**ACTIVITY**:
Copy, word for word, the lines of the entries below between the one with "your GitHub profile." and the one with "- 👯 I’m looking to collaborate on ...", inclusive, and leave out everything else.
■ ■ ■ ■ ■
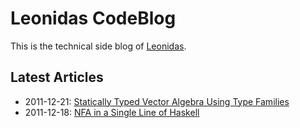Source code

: # Leonidas CodeBlog

This is the technical side blog of [Leonidas](http://leonidasoy.fi/).

## Latest Articles

* 2011-12-21: [Statically Typed Vector Algebra Using Type Families](https://github.com/leonidas/codeblog/blob/master/2011/2011-12-21-static-vector-algebra.md)
* 2011-12-18: [NFA in a Single Line of Haskell](https://github.com/leonidas/codeblog/blob/master/2011/2011-12-18-haskell-nfa.md)
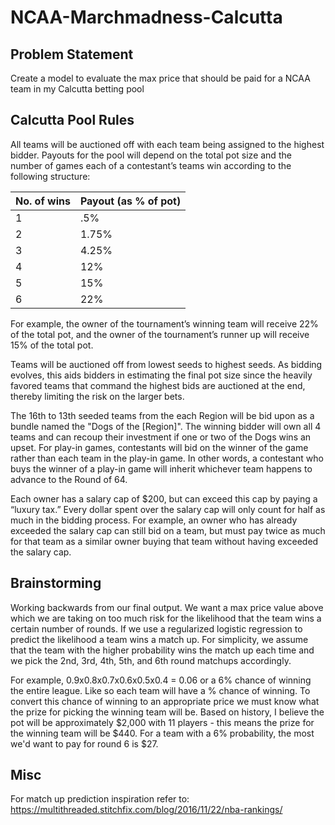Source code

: # NCAA-Marchmadness-Calcutta

## Problem Statement

Create a model to evaluate the max price that should be paid for a NCAA team in my Calcutta betting pool

## Calcutta Pool Rules

All teams will be auctioned off with each team being assigned to the highest bidder. Payouts for the pool will depend on
the total pot size and the number of games each of a contestant’s teams win according to the following structure:

| No. of wins | Payout (as % of pot) |
|-------------|----------------------|
| 1 | .5% |
| 2 | 1.75% |
| 3 | 4.25% |
| 4 | 12% |
| 5 | 15% |
| 6 | 22% |

For example, the owner of the tournament’s winning team will receive 22% of the total pot, and the owner of the
tournament’s runner up will receive 15% of the total pot.

Teams will be auctioned off from lowest seeds to highest seeds. As bidding evolves, this aids bidders in estimating the
final pot size since the heavily favored teams that command the highest bids are auctioned at the end, thereby limiting
the risk on the larger bets.

The 16th to 13th seeded teams from the each Region will be bid upon as a bundle named the &quot;Dogs of the [Region]&quot;.
The winning bidder will own all 4 teams and can recoup their investment if one or two of the Dogs wins an upset.
For play-in games, contestants will bid on the winner of the game rather than each team in the play-in game. In other
words, a contestant who buys the winner of a play-in game will inherit whichever team happens to advance to the
Round of 64.

Each owner has a salary cap of $200, but can exceed this cap by paying a “luxury tax.” Every dollar spent over the salary
cap will only count for half as much in the bidding process. For example, an owner who has already exceeded the salary
cap can still bid on a team, but must pay twice as much for that team as a similar owner buying that team without
having exceeded the salary cap.

## Brainstorming

Working backwards from our final output. We want a max price value above which we are taking on too much risk for the likelihood that the team wins a certain number of rounds. If we use a regularized logistic regression to predict the likelihood a team wins a match up. For simplicity, we assume that the team with the higher probability wins the match up each time and we pick the 2nd, 3rd, 4th, 5th, and 6th round matchups accordingly. 

For example, 0.9x0.8x0.7x0.6x0.5x0.4 = 0.06 or a 6% chance of winning the entire league. Like so each team will have a % chance of winning. To convert this chance of winning to an appropriate price we must know what the prize for picking the winning team will be. Based on history, I believe the pot will be approximately $2,000 with 11 players - this means the prize for the winning team will be $440. For a team with a 6% probability, the most we'd want to pay for round 6 is $27. 

## Misc

For match up prediction inspiration refer to:
https://multithreaded.stitchfix.com/blog/2016/11/22/nba-rankings/
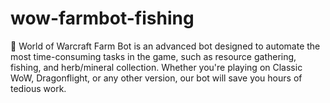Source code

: # wow-farmbot-fishing
🚀 World of Warcraft Farm Bot is an advanced bot designed to automate the most time-consuming tasks in the game, such as resource gathering, fishing, and herb/mineral collection. Whether you're playing on Classic WoW, Dragonflight, or any other version, our bot will save you hours of tedious work.
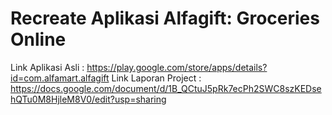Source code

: # Recreate Aplikasi Alfagift: Groceries Online
Link Aplikasi Asli   : https://play.google.com/store/apps/details?id=com.alfamart.alfagift
Link Laporan Project : https://docs.google.com/document/d/1B_QCtuJ5pRk7ecPh2SWC8szKEDsehQTu0M8HjleM8V0/edit?usp=sharing
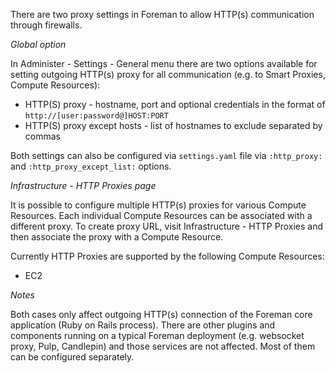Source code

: There are two proxy settings in Foreman to allow HTTP(s) communication through
firewalls.

*Global option*

In Administer - Settings - General menu there are two options available for
setting outgoing HTTP(s) proxy for all communication (e.g. to Smart Proxies,
Compute Resources):

* HTTP(S) proxy - hostname, port and optional credentials in the format of `http://[user:password@]HOST:PORT`
* HTTP(S) proxy except hosts - list of hostnames to exclude separated by commas

Both settings can also be configured via `settings.yaml` file via
`:http_proxy:` and `:http_proxy_except_list:` options.

*Infrastructure - HTTP Proxies page*

It is possible to configure multiple HTTP(s) proxies for various Compute
Resources. Each individual Compute Resources can be associated with a different
proxy. To create proxy URL, visit Infrastructure - HTTP Proxies and then
associate the proxy with a Compute Resource.

Currently HTTP Proxies are supported by the following Compute Resources:

* EC2

*Notes*

Both cases only affect outgoing HTTP(s) connection of the Foreman core
application (Ruby on Rails process). There are other plugins and components
running on a typical Foreman deployment (e.g. websocket proxy, Pulp, Candlepin)
and those services are not affected. Most of them can be configured separately.

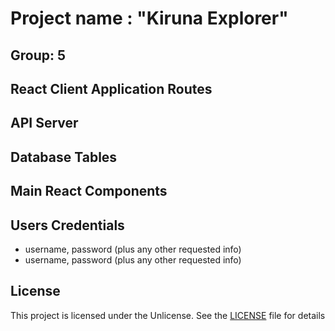 # Project name : "Kiruna Explorer"
## Group: 5 

## React Client Application Routes



## API Server



## Database Tables



## Main React Components


## Users Credentials

- username, password (plus any other requested info)
- username, password (plus any other requested info)

## License
This project is licensed under the Unlicense. See the [LICENSE](./LICENSE) file for details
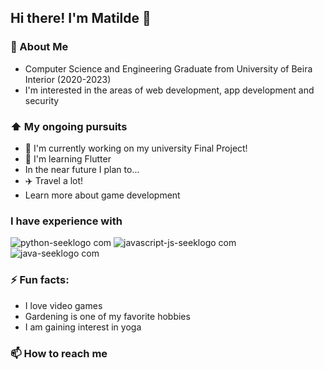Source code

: ## Hi there! I'm Matilde 👋

### 📖 About Me
* Computer Science and Engineering Graduate from University of Beira Interior (2020-2023)
* I'm interested in the areas of web development, app development and security

### ⬆ My ongoing pursuits
* 🔭 I'm currently working on my university Final Project!
* 🌱 I'm learning Flutter
* In the near future I plan to...
*   ✈️ Travel a lot!
*   Learn more about game development

### I have experience with
![python-seeklogo com](https://github.com/matzro/matzro/assets/77325729/e7876c56-e3c6-4f8b-9f34-d40fcc33a024)
![javascript-js-seeklogo com](https://github.com/matzro/matzro/assets/77325729/51acccd2-8f09-4660-82f6-111c68c68200)
![java-seeklogo com](https://github.com/matzro/matzro/assets/77325729/7c51e3ed-58c7-434a-946c-d611d133be4e)


### ⚡ Fun facts:
* I love video games
* Gardening is one of my favorite hobbies
* I am gaining interest in yoga

### 📫 How to reach me



<!--
**khajiits/khajiits** is a ✨ _special_ ✨ repository because its `README.md` (this file) appears on your GitHub profile.

Here are some ideas to get you started:

- 🔭 I’m currently working on ...
- 🌱 I’m currently learning ...
- 👯 I’m looking to collaborate on ...
- 🤔 I’m looking for help with ...
- 💬 Ask me about ...
- 📫 How to reach me: ...
- 😄 Pronouns: ...
- ⚡ Fun fact: ...
-->
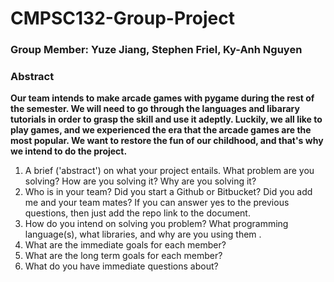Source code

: # CMPSC132-Group-Project

### Group Member: Yuze Jiang, Stephen Friel, Ky-Anh Nguyen

### Abstract ###
**Our team intends to make arcade games with pygame during the rest of the semester. We will need to go through the languages and libarary tutorials in order to grasp the skill and use it adeptly. 
Luckily, we all like to play games, and we experienced the era that the arcade games are the most popular. We want to restore the fun of our childhood, and that's why we intend to do the project.**

1. A brief ('abstract') on what your project entails. What problem are you solving? How are you solving it? Why are you solving it? 
2. Who is in your team? Did you start a Github or Bitbucket? Did you add me and your team mates? If you can answer yes to the previous questions, then just add the repo link to the document. 
3. How do you intend on solving you problem? What programming language(s), what libraries, and why are you using them . 
4. What are the immediate goals for each member?
5. What are the long term goals for each member?
6. What do you have immediate questions about?
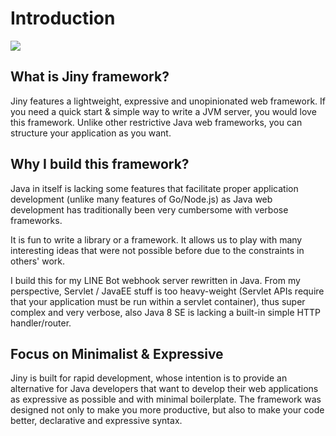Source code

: # Introduction

![](https://i.imgur.com/viYCs8l.png)

## What is Jiny framework?
Jiny features a lightweight, expressive and unopinionated web framework. If you need a quick start & simple way to write a JVM server, you would love this framework. Unlike other restrictive Java web frameworks, you can structure your application as you want.

## Why I build this framework?

Java in itself is lacking some features that facilitate proper application development (unlike many features of Go/Node.js) as Java web development has traditionally been very cumbersome with verbose frameworks.

It is fun to write a library or a framework. It allows us to play with many interesting ideas that were not possible before due to the constraints in others' work. 

I build this for my LINE Bot webhook server rewritten in Java. From my perspective, Servlet / JavaEE stuff is too heavy-weight (Servlet APIs require that your application must be run within a servlet container), thus super complex and very verbose, also Java 8 SE is lacking a built-in simple HTTP handler/router.

## Focus on Minimalist & Expressive

Jiny is built for rapid development, whose intention is to provide an alternative for Java developers that want to develop their web applications as expressive as possible and with minimal boilerplate. The framework was designed not only to make you more productive, but also to make your code better, declarative and expressive syntax.
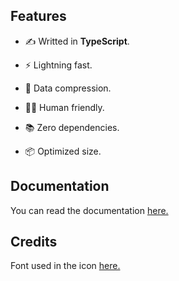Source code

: ## Features

- ✍ Writted in **TypeScript**.

- ⚡️ Lightning fast.

- 🧵 Data compression.

- 🧘🏻 Human friendly.

- 📚 Zero dependencies.

- 📦 Optimized size.

## Documentation

You can read the documentation [here.](https://github.com/theMarzon/re.bowl/wiki)

## Credits

Font used in the icon [here.](https://www.jetbrains.com/lp/mono)

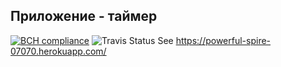 Приложение - таймер
---
[![BCH compliance](https://bettercodehub.com/edge/badge/peshcom/cicd-timer?branch=master)](https://bettercodehub.com/)
![Travis Status](https://travis-ci.org/peshcom/cicd-timer.svg?branch=master)
See https://powerful-spire-07070.herokuapp.com/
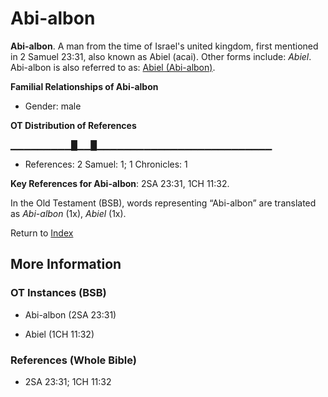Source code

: # Abi-albon
**Abi-albon**. 
A man from the time of Israel's united kingdom, first mentioned in 2 Samuel 23:31, also known as Abiel (acai). 
Other forms include: 
*Abiel*. 
Abi-albon is also referred to as: 
[Abiel (Abi-albon)](Abiel.md). 




**Familial Relationships of Abi-albon**


* Gender: male


**OT Distribution of References**

▁▁▁▁▁▁▁▁▁█▁▁█▁▁▁▁▁▁▁▁▁▁▁▁▁▁▁▁▁▁▁▁▁▁▁▁▁▁
* References: 2 Samuel: 1; 1 Chronicles: 1



**Key References for Abi-albon**: 
2SA 23:31, 1CH 11:32. 


In the Old Testament (BSB), words representing “Abi-albon” are translated as 
*Abi-albon* (1x), *Abiel* (1x). 




Return to [Index](00-Index.md)

## More Information

### OT Instances (BSB)

* Abi-albon (2SA 23:31)

* Abiel (1CH 11:32)



### References (Whole Bible)

* 2SA 23:31; 1CH 11:32



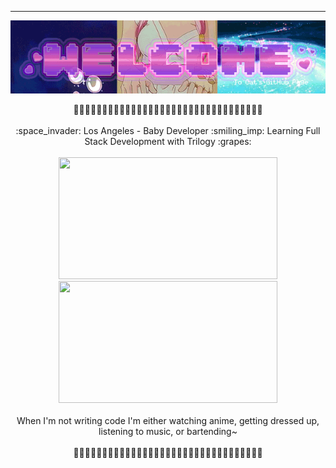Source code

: ___

<p align="center">
  <img align="center" src="https://raw.githubusercontent.com/cat-lin-morgan/cat-lin-morgan/master/assets/welcome.gif" alt="Hopefully working welcome banner"/>
<br/><br/>
🌷🌷🌷🌷🌷🌷🌷🌷🌷🌷🌷🌷🌷🌷🌷🌷🌷🌷🌷🌷🌷🌷🌷🌷🌷🌷🌷🌷🌷🌷🌷🌷🌷
<br/><br/>
:space_invader:	 Los Angeles - Baby Developer :smiling_imp: Learning Full Stack Development with Trilogy :grapes:	
<br/><br/>
<img src="https://github-readme-stats.vercel.app/api?username=cat-lin-morgan&&theme=cobalt" height="195" width="350" />
<img  src="https://github-readme-stats.vercel.app/api/top-langs/?username=cat-lin-morgan&layout=compact&theme=cobalt" height="195" width="350" />
<br/><br/>
When I'm not writing code I'm either watching anime, getting dressed up, listening to music, or bartending~
<br/><br/>
🌷🌷🌷🌷🌷🌷🌷🌷🌷🌷🌷🌷🌷🌷🌷🌷🌷🌷🌷🌷🌷🌷🌷🌷🌷🌷🌷🌷🌷🌷🌷🌷🌷
</p>

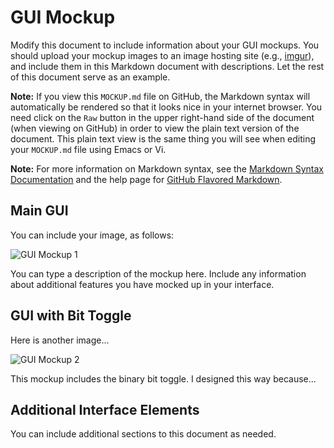 # GUI Mockup

Modify this document to include information about your GUI mockups. You should
upload your mockup images to an image hosting site (e.g., 
[imgur](http://imgur.com/)), and include them in this Markdown document with 
descriptions. Let the rest of this document serve as an example.

**Note:** If you view this <code>MOCKUP.md</code> file on GitHub, the Markdown
syntax will automatically be rendered so that it looks nice in your internet
browser. You need click on the <code>Raw</code> button in the upper
right-hand side of the document (when viewing on GitHub) in order to view the
plain text version of the document. This plain text view is the same thing
you will see when editing your <code>MOCKUP.md</code> file using Emacs
or Vi.

**Note:** For more information on Markdown syntax, see the
[Markdown Syntax Documentation](http://daringfireball.net/projects/markdown/syntax) and the help page for 
[GitHub Flavored Markdown](http://daringfireball.net/projects/markdown/syntax).

## Main GUI

You can include your image, as follows:

![GUI Mockup 1](http://i.imgur.com/X5SZDg0.png)

You can type a description of the mockup here. Include any information about
additional features you have mocked up in your interface.

## GUI with Bit Toggle

Here is another image...

![GUI Mockup 2](https://photos-4.dropbox.com/t/1/AAC5mttcNwXWngKg161SA7OCW6xyBAHZqiIyRAzze7fZZA/12/355334872/png/32x32/3/_/1/2/Untitled%20Page.png/FU34-taYtnv5aDbQNFFzB6MKW7c1ittICsaBtFs5VQQ?size=2048x1536)

This mockup includes the binary bit toggle. I designed this way because...

## Additional Interface Elements

You can include additional sections to this document as needed.



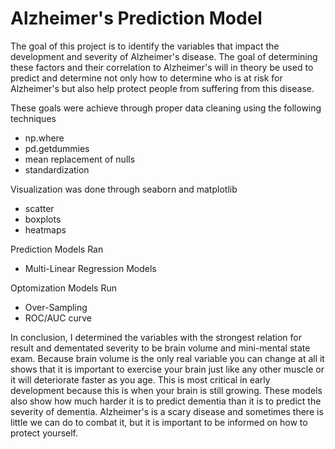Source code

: # Alzheimer's Prediction Model

The goal of this project is to identify the variables that impact the development and severity of Alzheimer's disease. The goal of determining these factors and their correlation to Alzheimer's will in theory be used to predict and determine not only how to determine who is at risk for Alzheimer's but also help protect people from suffering from this disease.

These goals were achieve through proper data cleaning using the following techniques

- np.where
- pd.getdummies
- mean replacement of nulls
- standardization

Visualization was done through seaborn and matplotlib
- scatter
- boxplots
- heatmaps

Prediction Models Ran

- Multi-Linear Regression Models

Optomization Models Run

- Over-Sampling
- ROC/AUC curve

In conclusion, I determined the variables with the strongest relation for result and dementated severity to be brain volume and mini-mental state exam. Because brain volume is the only real variable you can change at all it shows that it is important to exercise your brain just like any other muscle or it will deteriorate faster as you age. This is most critical in early development because this is when your brain is still growing. These models also show how much harder it is to predict dementia than it is to predict the severity of dementia. Alzheimer's is a scary disease and sometimes there is little we can do to combat it, but it is important to be informed on how to protect yourself.  
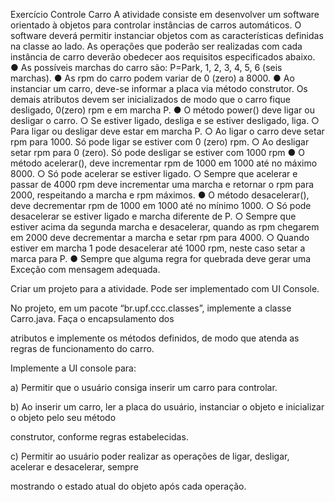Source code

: Exercício Controle Carro
A atividade consiste em desenvolver um software orientado à
objetos para controlar instâncias de carros automáticos.
O software deverá permitir instanciar objetos com as
características definidas na classe ao lado.
As operações que poderão ser realizadas com cada instância de
carro deverão obedecer aos requisitos especificados abaixo.
● As possíveis marchas do carro são: P=Park, 1, 2, 3, 4, 5, 6 (seis marchas).
● As rpm do carro podem variar de 0 (zero) a 8000.
● Ao instanciar um carro, deve-se informar a placa via método construtor. Os demais atributos devem ser
inicializados de modo que o carro fique desligado, 0(zero) rpm e em marcha P.
● O método power() deve ligar ou desligar o carro.
○ Se estiver ligado, desliga e se estiver desligado, liga.
○ Para ligar ou desligar deve estar em marcha P.
○ Ao ligar o carro deve setar rpm para 1000. Só pode ligar se estiver com 0 (zero) rpm.
○ Ao desligar setar rpm para 0 (zero). Só pode desligar se estiver com 1000 rpm
● O método acelerar(), deve incrementar rpm de 1000 em 1000 até no máximo 8000.
○ Só pode acelerar se estiver ligado.
○ Sempre que acelerar e passar de 4000 rpm deve incrementar uma marcha e retornar o rpm para 2000,
respeitando a marcha e rpm máximos.
● O método desacelerar(), deve decrementar rpm de 1000 em 1000 até no mínimo 1000.
○ Só pode desacelerar se estiver ligado e marcha diferente de P.
○ Sempre que estiver acima da segunda marcha e desacelerar, quando as rpm chegarem em 2000 deve
decrementar a marcha e setar rpm para 4000.
○ Quando estiver em marcha 1 pode desacelerar até 1000 rpm, neste caso setar a marca para P.
● Sempre que alguma regra for quebrada deve gerar uma Exceção com mensagem adequada.

 Criar um projeto para a atividade. Pode ser implementado com UI Console.

 No projeto, em um pacote “br.upf.ccc.classes”, implemente a classe Carro.java. Faça o encapsulamento dos

 atributos e implemente os métodos definidos, de modo que atenda as regras de funcionamento do carro.

 Implemente a UI console para:

 a) Permitir que o usuário consiga inserir um carro para controlar.

 b) Ao inserir um carro, ler a placa do usuário, instanciar o objeto e inicializar o objeto pelo seu método

 construtor, conforme regras estabelecidas.

 c) Permitir ao usuário poder realizar as operações de ligar, desligar, acelerar e desacelerar, sempre

 mostrando o estado atual do objeto após cada operação.


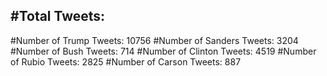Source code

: #Total Tweets:  
---
#Number of Trump Tweets: 10756
#Number of Sanders Tweets: 3204
#Number of Bush Tweets: 714
#Number of Clinton Tweets: 4519
#Number of Rubio Tweets: 2825
#Number of Carson Tweets: 887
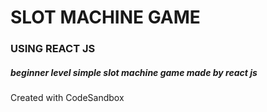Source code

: # SLOT MACHINE GAME
### USING REACT JS
##### beginner level simple slot machine game made by react js
Created with CodeSandbox
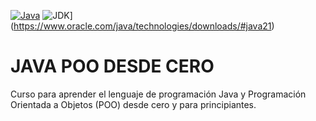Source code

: [![Java](https://img.shields.io/badge/Java-ED8B00?style=for-the-badge&logo=java&logoColor=white)](https://www.oracle.com/java/)
![JDK](https://img.shields.io/badge/JDK-21+-orange?style=flat&logo=openjdk&logoColor=white)](https://www.oracle.com/java/technologies/downloads/#java21)

# JAVA POO DESDE CERO

Curso para aprender el lenguaje de programación Java y Programación Orientada a Objetos (POO) desde cero y para principiantes.
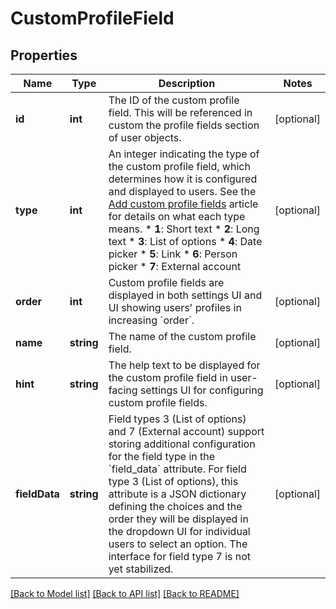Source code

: # CustomProfileField

## Properties
Name | Type | Description | Notes
------------ | ------------- | ------------- | -------------
**id** | **int** | The ID of the custom profile field.  This will be referenced in custom the profile fields section of user objects. | [optional] 
**type** | **int** | An integer indicating the type of the custom profile field, which determines how it is configured and displayed to users.  See the [Add custom profile fields](/help/add-custom-profile-fields) article for details on what each type means.  * **1**: Short text * **2**: Long text * **3**: List of options * **4**: Date picker * **5**: Link * **6**: Person picker * **7**: External account | [optional] 
**order** | **int** | Custom profile fields are displayed in both settings UI and UI showing users&#39; profiles in increasing &#x60;order&#x60;. | [optional] 
**name** | **string** | The name of the custom profile field. | [optional] 
**hint** | **string** | The help text to be displayed for the custom profile field in user-facing settings UI for configuring custom profile fields. | [optional] 
**fieldData** | **string** | Field types 3 (List of options) and 7 (External account) support storing additional configuration for the field type in the &#x60;field_data&#x60; attribute.  For field type 3 (List of options), this attribute is a JSON dictionary defining the choices and the order they will be displayed in the dropdown UI for individual users to select an option.  The interface for field type 7 is not yet stabilized. | [optional] 

[[Back to Model list]](../README.md#documentation-for-models) [[Back to API list]](../README.md#documentation-for-api-endpoints) [[Back to README]](../README.md)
■ ■ ■ ■ ■
**EXERCISE OUTPUT**:
**khajiits/khajiits** is a ✨ _special_ ✨ repository because its `README.md` (this file) appears on your GitHub profile.

Here are some ideas to get you started:

- 🔭 I’m currently working on ...
- 🌱 I’m currently learning ...
- 👯 I’m looking to collaborate on ...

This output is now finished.